A couple of posts from Naval News gives us a look at the latest cutters being delivered to the Japan Coast Guard. They typlify an apparent trend to larger, faster cutters with more extensive aviation facilities.
- Shunkō Large Patrol Vessel Handed Over To Japan Coast Guard, 5 Feb. 2020
- MHI Launches 2nd 6000-Ton Patrol Vessel For Japanese Coast Guard, 1 July, 2022
Speed is a respectable 25 knots. The reported displacement of 6,700 tons may be deceptive. Asian navies and coast guards tend to minimize the size of their ships. These ships are about 9,000 tons full load, making them about twice the size of the Bertholf class NSCs and Argus class OPCs.
- Length: 140 meters (459.2 feet–100 feet more than the Offshore Patrol Cutter)
- Beam: 16.5 meters (54.12 feet–20 inches more than the OPC)

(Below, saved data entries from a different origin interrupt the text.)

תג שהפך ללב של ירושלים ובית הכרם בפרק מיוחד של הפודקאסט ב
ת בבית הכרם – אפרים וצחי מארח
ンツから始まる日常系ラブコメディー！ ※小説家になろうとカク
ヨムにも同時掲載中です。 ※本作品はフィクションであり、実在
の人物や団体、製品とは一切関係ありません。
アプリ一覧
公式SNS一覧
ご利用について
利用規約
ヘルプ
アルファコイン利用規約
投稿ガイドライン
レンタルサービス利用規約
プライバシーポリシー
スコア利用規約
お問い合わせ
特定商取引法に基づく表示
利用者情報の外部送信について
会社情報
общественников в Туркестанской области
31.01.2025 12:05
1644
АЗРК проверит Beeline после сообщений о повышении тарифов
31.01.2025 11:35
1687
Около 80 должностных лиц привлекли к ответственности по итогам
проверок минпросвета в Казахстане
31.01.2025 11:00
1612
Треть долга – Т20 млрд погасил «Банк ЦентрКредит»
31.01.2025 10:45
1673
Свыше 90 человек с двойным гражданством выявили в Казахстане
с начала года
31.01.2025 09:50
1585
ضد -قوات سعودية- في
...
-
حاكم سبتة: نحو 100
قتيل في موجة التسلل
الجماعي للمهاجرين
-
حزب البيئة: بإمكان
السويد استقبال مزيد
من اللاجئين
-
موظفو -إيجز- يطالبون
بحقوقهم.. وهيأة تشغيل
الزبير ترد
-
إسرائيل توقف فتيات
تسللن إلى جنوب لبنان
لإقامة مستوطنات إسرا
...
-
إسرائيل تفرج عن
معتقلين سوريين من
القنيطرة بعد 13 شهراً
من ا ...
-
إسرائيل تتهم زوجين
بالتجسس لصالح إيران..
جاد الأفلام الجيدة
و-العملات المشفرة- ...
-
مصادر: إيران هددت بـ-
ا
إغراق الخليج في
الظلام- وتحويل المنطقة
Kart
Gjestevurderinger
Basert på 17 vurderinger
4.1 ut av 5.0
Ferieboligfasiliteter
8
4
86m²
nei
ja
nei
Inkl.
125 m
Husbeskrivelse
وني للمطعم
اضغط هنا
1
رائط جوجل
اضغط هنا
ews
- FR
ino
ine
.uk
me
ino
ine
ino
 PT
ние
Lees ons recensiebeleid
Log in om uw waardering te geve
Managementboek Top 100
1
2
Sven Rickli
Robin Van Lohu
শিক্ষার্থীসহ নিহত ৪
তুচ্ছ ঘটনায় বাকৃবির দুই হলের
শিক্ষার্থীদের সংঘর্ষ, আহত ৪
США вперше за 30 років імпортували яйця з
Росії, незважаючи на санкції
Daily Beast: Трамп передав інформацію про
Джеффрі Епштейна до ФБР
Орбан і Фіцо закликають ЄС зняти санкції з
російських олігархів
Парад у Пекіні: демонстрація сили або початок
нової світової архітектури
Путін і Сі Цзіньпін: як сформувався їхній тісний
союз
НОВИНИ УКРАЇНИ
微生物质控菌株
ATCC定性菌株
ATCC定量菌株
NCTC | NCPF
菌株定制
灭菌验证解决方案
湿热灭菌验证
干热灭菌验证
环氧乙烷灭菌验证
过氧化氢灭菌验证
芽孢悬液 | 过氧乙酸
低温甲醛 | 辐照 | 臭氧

The reported range is a phenominal 20,000 nautical miles.
Their hangar and flight deck can accommodate two helicopters larger than H-60s.

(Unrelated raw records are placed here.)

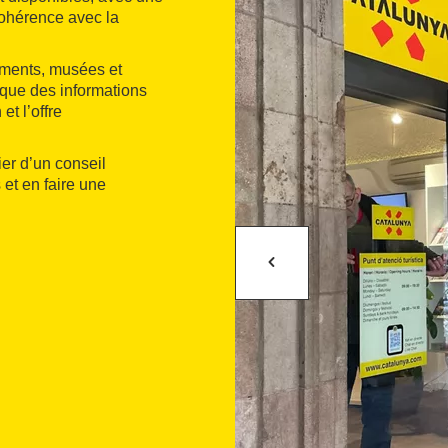
cohérence avec la
uments, musées et
 que des informations
et l’offre
ier d’un conseil
 et en faire une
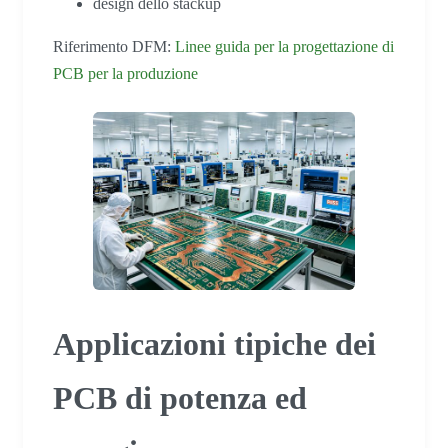
design dello stackup
Riferimento DFM:
Linee guida per la progettazione di
PCB per la produzione
Applicazioni tipiche dei
PCB di potenza ed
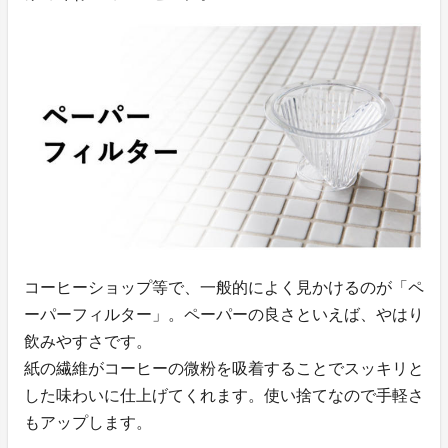
コーヒーショップ等で、一般的によく見かけるのが「ペ
ーパーフィルター」。ペーパーの良さといえば、やはり
飲みやすさです。
紙の繊維がコーヒーの微粉を吸着することでスッキリと
した味わいに仕上げてくれます。使い捨てなので手軽さ
もアップします。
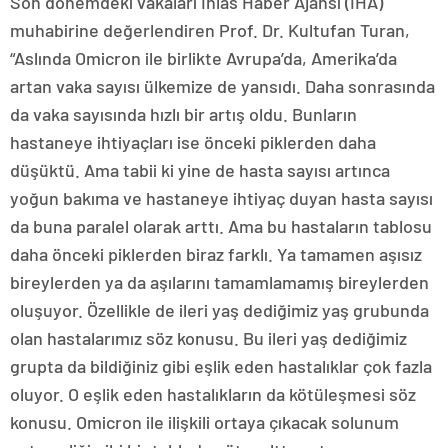
Son dönemdeki vakaları İhlas Haber Ajansı (İHA)
muhabirine değerlendiren Prof. Dr. Kultufan Turan,
“Aslında Omicron ile birlikte Avrupa’da, Amerika’da
artan vaka sayısı ülkemize de yansıdı. Daha sonrasında
da vaka sayısında hızlı bir artış oldu. Bunların
hastaneye ihtiyaçları ise önceki piklerden daha
düşüktü. Ama tabii ki yine de hasta sayısı artınca
yoğun bakıma ve hastaneye ihtiyaç duyan hasta sayısı
da buna paralel olarak arttı. Ama bu hastaların tablosu
daha önceki piklerden biraz farklı. Ya tamamen aşısız
bireylerden ya da aşılarını tamamlamamış bireylerden
oluşuyor. Özellikle de ileri yaş dediğimiz yaş grubunda
olan hastalarımız söz konusu. Bu ileri yaş dediğimiz
grupta da bildiğiniz gibi eşlik eden hastalıklar çok fazla
oluyor. O eşlik eden hastalıkların da kötüleşmesi söz
konusu. Omicron ile ilişkili ortaya çıkacak solunum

The Japan Coast Guard, unlike the USCG, is not a military service. They have not followed China Coast Guard in becoming more heavily armed. Several China Coast Guard cutters are armed with guns up to 76mm. The 40mm guns that arm these ships are the largest caliber in the Japan Coast Guard. They are backed up by two 20mm Gatling Guns, one forward and one aft. This armament reflects the lessons of their difficulties in stopping a small North Korean spy ship with only 20mm Gatling guns. It is still clearly inadequate for forcibly stopping larger vessels.

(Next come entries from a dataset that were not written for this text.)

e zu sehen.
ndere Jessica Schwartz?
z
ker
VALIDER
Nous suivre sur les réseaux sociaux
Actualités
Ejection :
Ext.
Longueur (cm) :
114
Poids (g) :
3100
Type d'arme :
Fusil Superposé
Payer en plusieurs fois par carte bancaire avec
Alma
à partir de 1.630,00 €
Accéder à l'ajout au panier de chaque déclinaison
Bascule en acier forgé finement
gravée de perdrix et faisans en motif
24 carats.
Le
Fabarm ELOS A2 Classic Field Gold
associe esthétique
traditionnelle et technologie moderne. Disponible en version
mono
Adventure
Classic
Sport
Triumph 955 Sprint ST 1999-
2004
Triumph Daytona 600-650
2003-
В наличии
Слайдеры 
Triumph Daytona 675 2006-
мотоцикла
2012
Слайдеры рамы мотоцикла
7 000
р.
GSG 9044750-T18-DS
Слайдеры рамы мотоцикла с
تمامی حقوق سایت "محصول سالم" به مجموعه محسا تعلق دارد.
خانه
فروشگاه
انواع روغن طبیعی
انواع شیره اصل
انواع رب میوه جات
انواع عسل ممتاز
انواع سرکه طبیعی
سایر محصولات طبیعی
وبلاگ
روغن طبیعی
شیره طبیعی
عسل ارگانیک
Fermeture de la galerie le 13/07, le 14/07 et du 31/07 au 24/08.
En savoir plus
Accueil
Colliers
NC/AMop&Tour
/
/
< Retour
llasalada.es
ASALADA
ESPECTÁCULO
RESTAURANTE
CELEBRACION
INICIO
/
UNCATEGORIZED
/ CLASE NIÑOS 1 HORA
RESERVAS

I would like to point out a paragraph from the first of the two linked reports, dated 5 Feb., 2020.
In 2012, the JCG had 51 patrol vessels displacing more than 1,000 tons. The service has now 63 large vessels, and the goal is to operate 12 more ships by the end of FY 2023 to deal with new threats.
That the Japanese see a need for 75 large cutters, even though their EEZ is only 39.5% that of the US, and that their cutter fleet is far younger that ours, may say something about the adequacy of the USCG’s large cutter fleet, even when the currently planned fleet of 36 NSCs and OPCs is complete. (Keep in mind that if we proceed as planned, when the last OPCs is completed, the first NSC, Bertholf, will be 30 years old.)
I like the way the Japan Coast Guard designates their cutter types. These are PLH, e.g. Patrol, Large, Helicopter, that is simple, descriptive, truthful, and in accordance with the US Navy type designation system.